Yesterday's Spy - 1975
A move away from the Cold War to memories of the last war, this story concerns Steve Champion, the enigmatic and flamboyant hero and leader of the old Villefranche anti-Nazi intelligence group, the Guernica Network, which operated in occupied France during the war.
British and American intelligence are both worried by rumours of his sinister Arab connections, so Colonel Schlegel of US intelligence sends off the anonymous agent to track him down in southern France. Schlegel was introduced the year before in Spy Story as the irascible, CIA-trained former Marine who ran the wargames establishment STUCEN. In this novel, he makes a re-appearance, only this time he's seconded to British intelligence.
In both novels, he eventually earns the respect of the two British agents he works alongside.
Why it's enjoyable
Interesting twist, bringing together characters behind the French resistance. Deighton portrays the seedy maelstrom of Marseilles and southern France very well, and the inclusion of a link with Arab governments replicates the reality of the spread of the cold war to the Arab world in the seventies.
As is the case with Spy Story, it might appear from first reading that the unnamed narrator, operating under the pseudonym Charles Bonnard, is the same narrator from the 'spy with no name' stories, as there is the reapparance of Dawlish from the same department and also the sparkling and sharp dialogue he shares with the working class narrator. Our hero evidently still carries a lot of chips on his shoulder about his superiors.
But there are clear differences in the way this particular spy behaves and Deighton confirmed in the 25th anniversary version of the novel that the two characters are, in fact, different. Nevertheless, they're characters cut from the same cloth and evidence that Deighton wasn't about to completely throw out a winning formula for this novel.
'"Look," I said. "Champion was just seeing his kid, and buying stamps - there's no other angle. He's a rich man now; he's not playing secret agents. Believe me, Colonel. There's nothing there."
Schlegel leaned forward to get a small cigar form a box decorated with an eagle trying to eat a scroll market Semper Fidelis. he pushed the box to me, but I'm trying to give them up.

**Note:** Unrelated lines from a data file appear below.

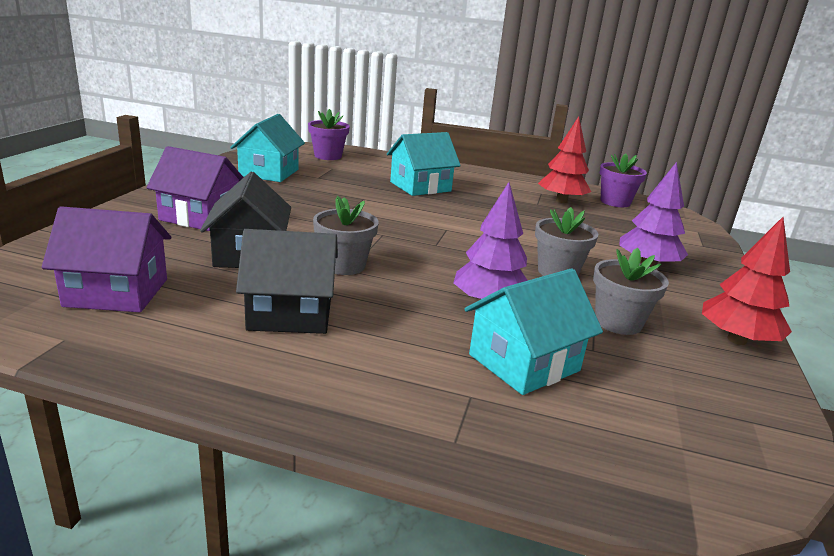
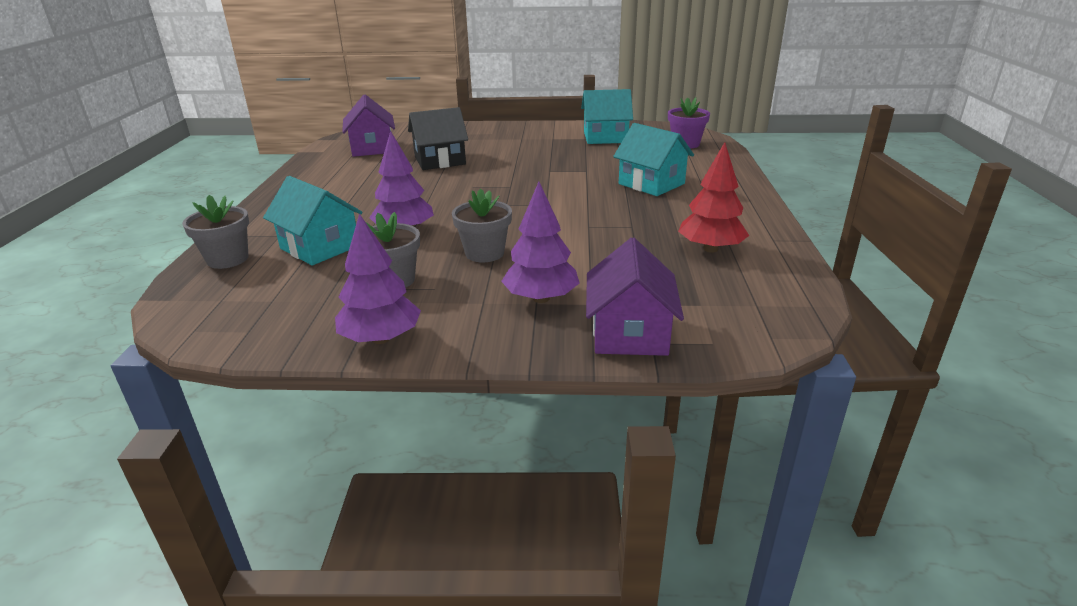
camera: 80 degrees right, 5 degrees up
(200, 217) = (490, 140): purple house -> purple house (630, 333)
(290, 313) = (364, 182): black house -> none
(344, 265) = (441, 184): grey flower pot -> grey flower pot (228, 259)
(615, 202) = (762, 283): purple flower pot -> none
(737, 340) = (381, 338): red tree -> purple tree

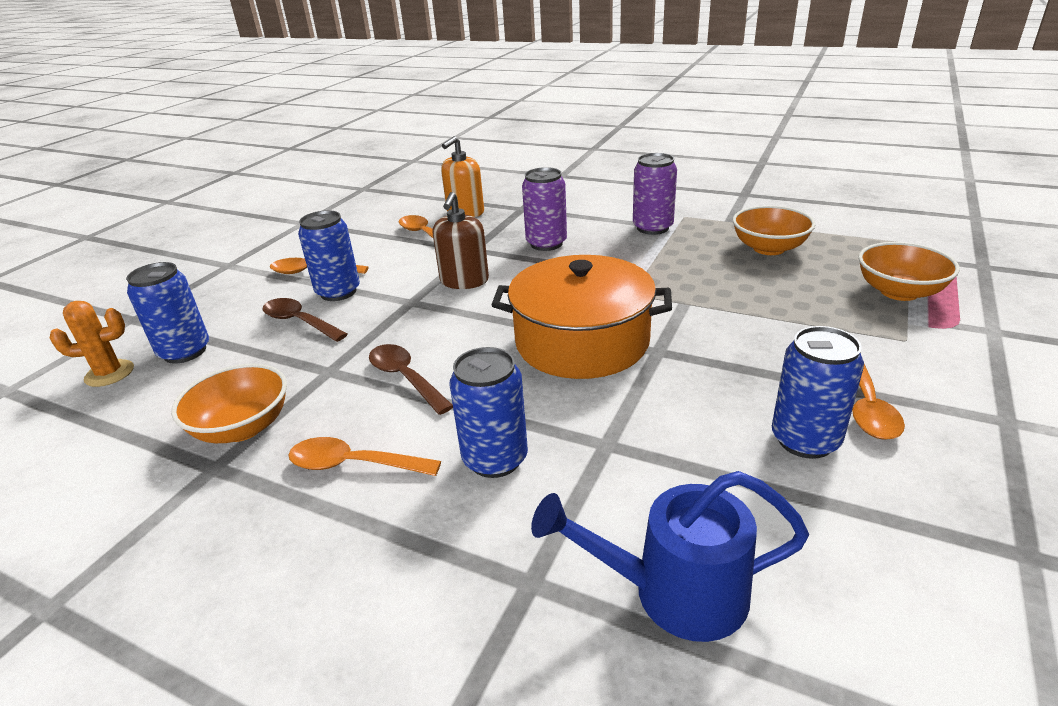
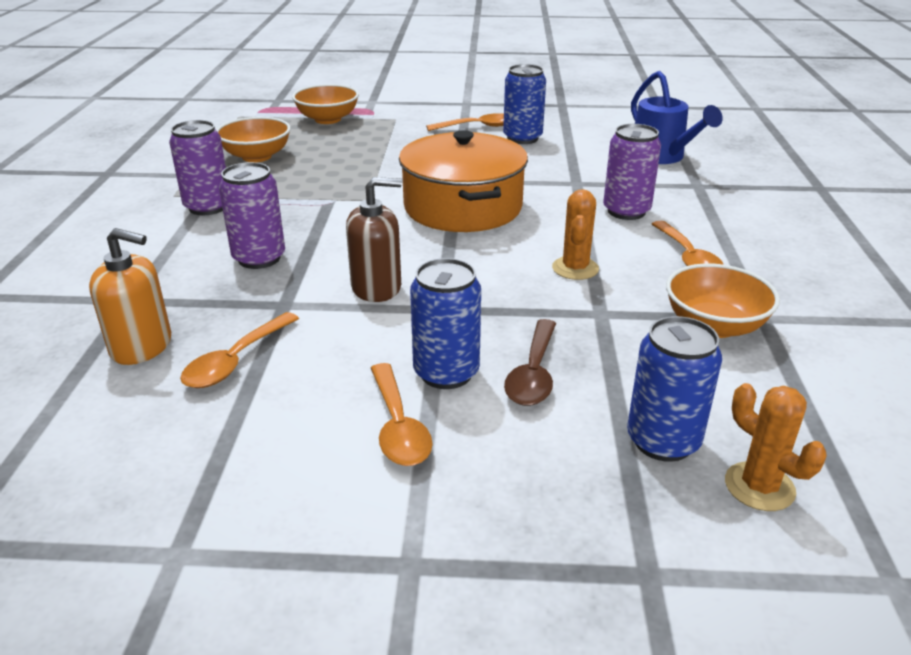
camera: 115 degrees left, 0 degrees up
(405, 378) = (575, 268): brown spoon -> orange cactus
(495, 459) = (626, 211): blue can -> purple can

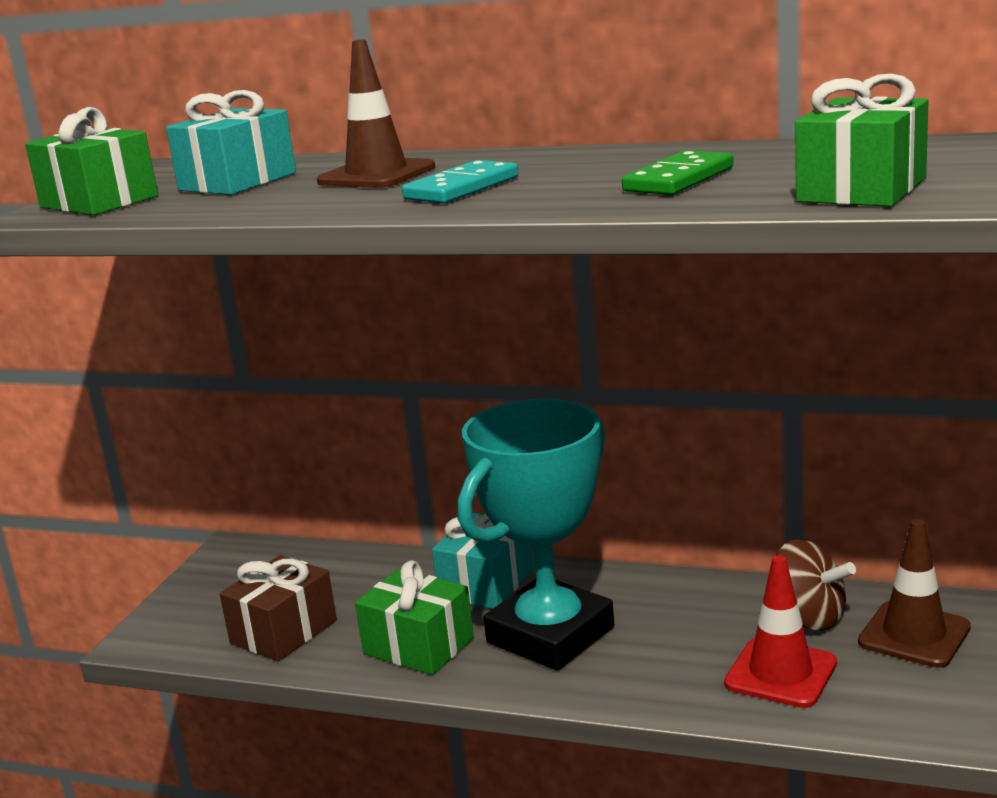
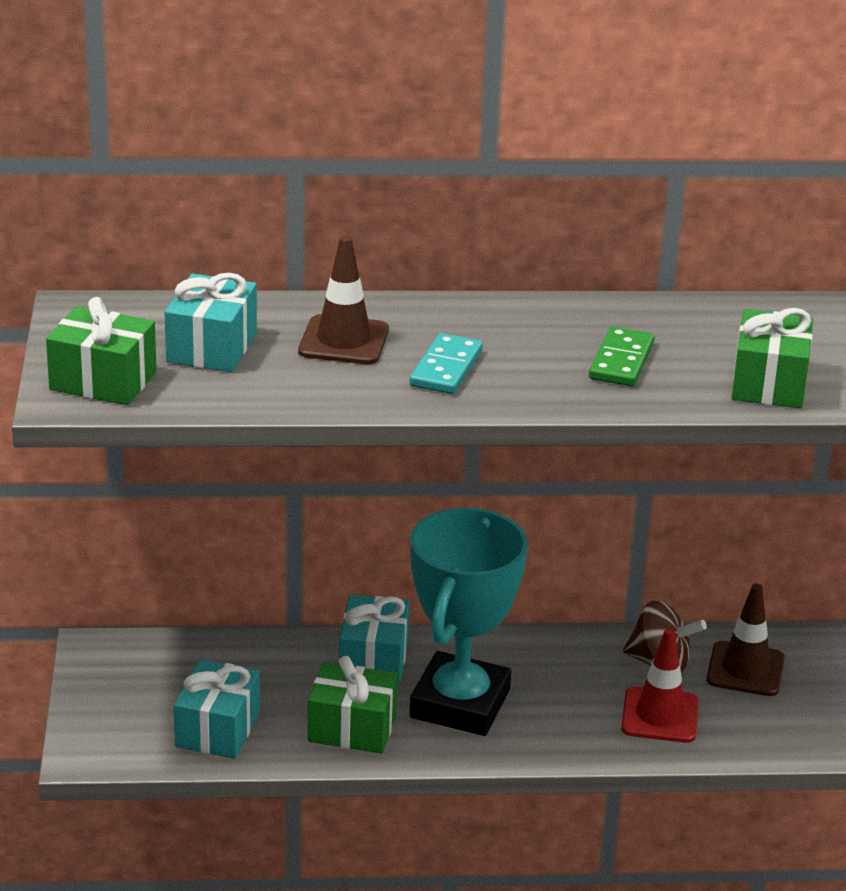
camera: 25 degrees left, 10 degrees up
(283, 632) = (217, 729): brown gift -> turquoise gift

"He's in deep," said Schlegel. Puckered scar tissue made it difficult to distinguish his smiles from scowls. He was a short muscular man with an enviable measure of self-confidence; the kind of personality that you hire to M.C. an Elks Club stag night.
I waited. The 'need-to-know' basis, upon which the department worked, meant that I'd been told only a part of it. Schlegel took his time getting his cigar well alight.'
Because of the presence of Colonel Schlegel, readers might assume the unnamed narrator is Patrick Armstrong from Spy Story. However, Deighton disabuses of this in the introduction to the Jubilee edition, saying "I deliberately didn't say the hero was Patrick Armstrong, who in my previous book (Spy Story) had been cruising the Arctic in nuclear submarines. He would have been too young for World War Two. Logically I should have replaced all the other characters, but I couldn't abandon Colonel Schlegel."
The cover was designed by Deighton's great friend Raymond Hawkey. The beetle crawling on the gun was hired from London Zoo. The studio lights meant it would not stay still for the photo shoot, so photographer Adrian Flowers was advised to put the beetle in the refrigerator for half an hour, after which it could be posed in exactly the way he wanted.
Yesterday's Spy, UK first edition, 1975
Did you know?
Len Deighton wrote this book while staying in a small, family-run three star hotel in Villefranche. Many of the guests staying in the hotel later helped shape characters in the book.